I started Ann the way I start all riders who come to me.   It doesn’t matter how many years you have ridden or how experienced a trainer you are, if you are going to ride one of my horses, you start with a pony ride.  I guide the horse from the ground.  All you have to do is sit and enjoy.

As the rider becomes familiar with the horse’s communication system, and understands how to cue the horse, I gradually turn over more and more of the control.  So at first I have the reins, and I’m working the horse in-hand with a rider up.  Then I hand the reins over to the rider, but I stay close so my body language continues to support the rider’s cues.  Then I gradually fade out and the rider takes over completely from me.

This worked perfectly for Ann.  Having Magnat as my co-teacher made all the difference, especially since he could canter in-hand.  For teaching that made him worth his weight in gold.  I wish I had learned how to ride on a horse like Magnat.  Ann has such a relaxed canter seat because she learned the rhythm of the canter from him.  Starting out she never rode a bad canter.  All she had to do was relax and enjoy.  There was no struggle trying to get him into the canter, no trotting faster, faster, faster like a plane taking off.  There was no leaning sideways through unbalanced turns.

Magnat canter

Instead there was just the relaxed rhythm of a collected, glorious canter.  And then there was the piaffe and the passage.  It was Ann who was riding the first time Magnat succeeded in mobilizing into piaffe.  I was working him from the ground while she helped manage his weight shifts.

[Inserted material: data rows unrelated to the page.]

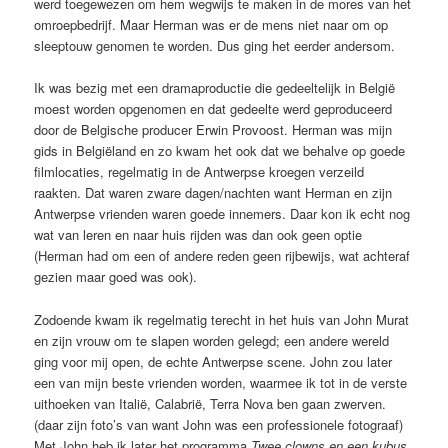
werd toegewezen om hem wegwijs te maken in de mores van het
omroepbedrijf. Maar Herman was er de mens niet naar om op
sleeptouw genomen te worden. Dus ging het eerder andersom.
Ik was bezig met een dramaproductie die gedeeltelijk in België
moest worden opgenomen en dat gedeelte werd geproduceerd
door de Belgische producer Erwin Provoost. Herman was mijn
gids in Belgiëland en zo kwam het ook dat we behalve op goede
filmlocaties, regelmatig in de Antwerpse kroegen verzeild
raakten. Dat waren zware dagen/nachten want Herman en zijn
Antwerpse vrienden waren goede innemers. Daar kon ik echt nog
wat van leren en naar huis rijden was dan ook geen optie
(Herman had om een of andere reden geen rijbewijs, wat achteraf
gezien maar goed was ook).
Zodoende kwam ik regelmatig terecht in het huis van John Murat
en zijn vrouw om te slapen worden gelegd; een andere wereld
ging voor mij open, de echte Antwerpse scene. John zou later
een van mijn beste vrienden worden, waarmee ik tot in de verste
uithoeken van Italië, Calabrië, Terra Nova ben gaan zwerven.
(daar zijn foto’s van want John was een professionele fotograaf)
Met John heb ik later het programma
Twee clowns en een kubus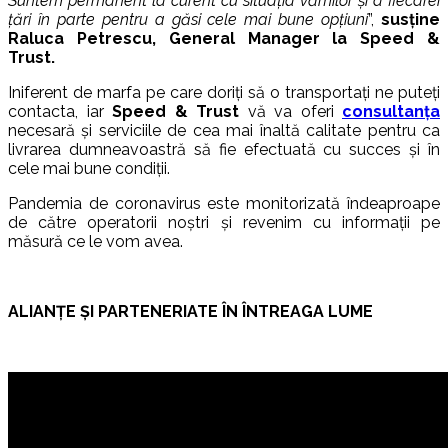
Suntem permanent la curent cu situația vămilor și a fiecarei
țări în parte pentru a găsi cele mai bune opțiuni
”,
susține
Raluca Petrescu, General Manager la Speed &
Trust.
Iniferent de marfa pe care doriți să o transportați ne puteți
contacta, iar
Speed & Trust
vă va oferi
consultanța
necesară și serviciile de cea mai înaltă calitate pentru ca
livrarea dumneavoastră să fie efectuată cu succes și în
cele mai bune condiții.
Pandemia de coronavirus este monitorizată îndeaproape
de către operatorii noștri și revenim cu informații pe
măsură ce le vom avea.
ALIANȚE ȘI PARTENERIATE ÎN ÎNTREAGA LUME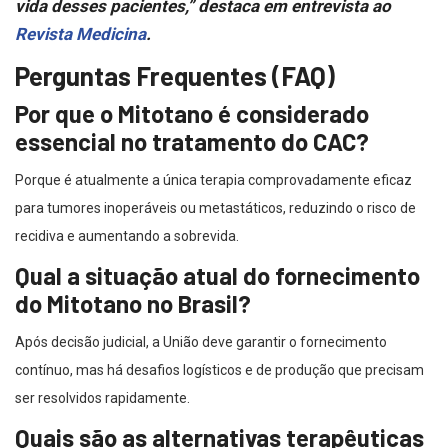
vida desses pacientes,” destaca em entrevista ao
Revista Medicina
.
Perguntas Frequentes (FAQ)
Por que o Mitotano é considerado
essencial no tratamento do CAC?
Porque é atualmente a única terapia comprovadamente eficaz
para tumores inoperáveis ou metastáticos, reduzindo o risco de
recidiva e aumentando a sobrevida.
Qual a situação atual do fornecimento
do Mitotano no Brasil?
Após decisão judicial, a União deve garantir o fornecimento
contínuo, mas há desafios logísticos e de produção que precisam
ser resolvidos rapidamente.
Quais são as alternativas terapêuticas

We were figuring out how to teach riding with the clicker.  I gave Ann the lesson, and she taught Magnat.  They were such a good match, I decided after their first winter together to give him to her.  It gave me so much more pleasure watching them develop as a team than I ever would have had riding him for myself.  And I had Peregrine.  He and Magnat became riding partners.  For the next sixteen years while we kept the horses at the boarding barn, Ann and I shared our evening rides together.

They were an unlikely pair, my thoroughbred, her Arab.  But it turned out that each horse gave their best to the other.  Magnat gave Peregrine the confidence to move forward again after a long, hard recovery from the aftershocks of Potomac horse fever.  And Peregrine taught Magnat about collection.

Magnat lived in a small paddock with two other horses.  I’m sure you can picture what he looked like during mud season.  Every night Ann would spend an hour or so grooming him and by the time he was ready to go into the arena, he was snowy white.  I don’t know how she did it!  When I brush my horses, the dirt moves from one spot to another.  When Ann grooms, the dirt leaves!  And a horse isn’t clean until her fingers tell her he’s clean.

Early on we taught Magnat to retrieve.  There’s a picture of him with a wooden dumbbell in his mouth on the cover of the first edition of “Clicker Training for your Horse”.  When Ann brought him into the arena, he would ask to be turned loose.  She’d let go of his reins, and he’d go out in the arena and bring back to her all the things the previous riders had dropped.

We boarded in a barn where there was a very active after school lesson program so there were always dropped riding crops, gloves, hats, kleenex.  Ann never knew what she was going to be handed.  Magnat was very diligent in making sure that he had found anything and everything that might get in their way.  In so many ways he was Ann’s first guide horse.

When the arena was clean, he would walk with her to the mounting block and line himself up.  Now the real glory of Magnat shone through.

Ann understood that clicker training means so much more than just using a marker signal and treats.  Clicker training for us is synonymous with good balance.  It was a joy to explore with her what that meant for our horses.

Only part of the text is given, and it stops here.